Work request -
Note each line of the entries that includes "complete". Then copy those lines.

Working data -
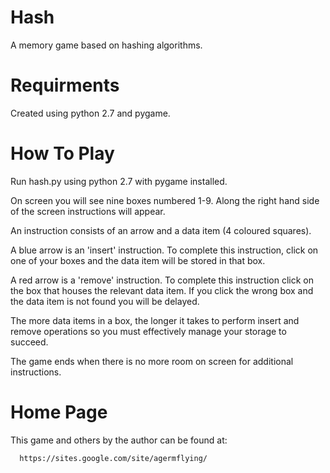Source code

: Hash
====

A memory game based on hashing algorithms.

Requirments
===========

Created using python 2.7 and pygame.

How To Play
===========

Run hash.py using python 2.7 with pygame installed.

On screen you will see nine boxes numbered 1-9.  Along the right hand side
of the screen instructions will appear.  

An instruction consists of an arrow and a data item (4 coloured squares).

A blue arrow is an 'insert' instruction.  To complete this instruction,
click on one of your boxes and the data item will be stored in that box.

A red arrow is a 'remove' instruction.  To complete this instruction click
on the box that houses the relevant data item.  If you click the wrong box
and the data item is not found you will be delayed.

The more data items in a box, the longer it takes to perform insert and
remove operations so you must effectively manage your storage to succeed.

The game ends when there is no more room on screen for additional 
instructions.

Home Page
=========

This game and others by the author can be found at:

      https://sites.google.com/site/agermflying/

Expected answer -
A blue arrow is an 'insert' instruction.  To complete this instruction,
A red arrow is a 'remove' instruction.  To complete this instruction click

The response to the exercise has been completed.